A recent decision of the Upper Tribunal will be of great significance to those applying for HMO licences and the great majority of local authorities.
In Clark v Manchester City Council  UKUT 0129 (LC), David Smith of Anthomy Gold Solicitors acted for the Appellant. He was appealing a decision of the First Tier Tribunal whcih had upheld a refusal by Manchester to amend his HMO licence to allow 6 occupiers rather than 5. Manchester had relied on its local room size 'standards'.
The FTT, rather than conductung a rehearing and considering the property for itself considered the room size standards adopted by Manchester and whether they were reasonable. The FTT found that the standards were reasonable and therefore immediately drew the same conclusion as Manchester, declining to amend the licence.
The UT disagreed with the manner in which the FTT had conducted its hearing. It is required to take into account the views of the relevant local authority but as a specialist tribunal it is not bound by those views and is equipped and permitted to form its own independent views on matters within its competence.
Although the appeal was allowed on this first point the UT considered a second matter which is ultimately of greater importance. This was the actual room size standards applied by Manchester and which the FTT had themselves adopted.
Manchester argued that it was permitted to set local standards and had been encouraged to do so by previous guidance issued by LACORS. The UT did not agree. The UT was clear that there were certain statutory standards set in regulations, which do not include room size, which central government has set out and to which any local authority must have regard. Indeed a local authority cannot find a property suitable for licensing by a specified number of people if the statutory standards are not met.
However, local authorities cannot then set a lcoal standard which they apply with the same force. To do so would be for a local authority to take powers to itself which Parliament has not given it. Therefore any local authority 'standard' cannot be used as a substitute for that authority considering whether a specific property is suitable for use by a set number of occupiers. Therefore local stabndards cannot be anything more than guidance as to what the local authority is likely to consider reasonable but they must still consider the property itself.
The error Manchester's officers had fallen into was to treat their own guidance as a standard to which even they were bound. As the UT put it:
The Council's decision letter suggests to me that the minimum space standard is regarded by its officers as part of the "legislaive framework" from which they are not free to depart in any circumstances. Such an approach is based on a misunderstanding.
What this means is that Council's can and should have guidance as to what sort of room size they might deem to be acceptable. That guidance will apply in the vast majority of situations and can be treated as relatively firm by local authorities. However, local authorities must consider every property on its merits and cannot simply state that a room is not suitable based on size.

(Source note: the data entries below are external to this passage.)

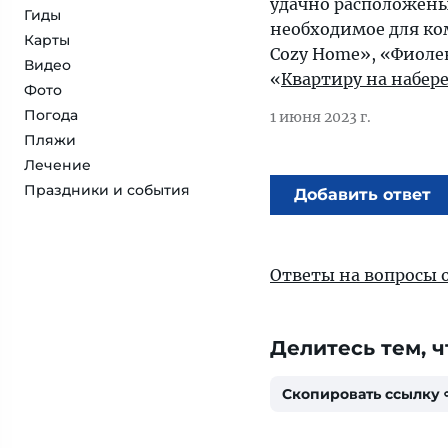
удачно расположены
Гиды
необходимое для ко
Карты
Cozy Home», «Фиоле
Видео
«
Квартиру на набе
Фото
Погода
1 июня 2023 г.
Пляжи
Лечение
Праздники и события
Добавить ответ
Ответы на вопросы 
Делитесь тем, ч
Скопировать ссылку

This will affect a lot of local authorities. Many of them set fairly rigid standards and erequire their officers to follow them. This will no longer be possible. Undoubtedly this will require training of officers and a rethink as to methods of supervision. HMO landlords will no doubt be pleased. However, they need to take care that they don't misinterpret this. This decision still allows for guidance to be issued by local authorities and for them to adhere to it relatively tightly provided that it is reasonable. This is not a decision that allows for an 'anything goes' approach to HMOs.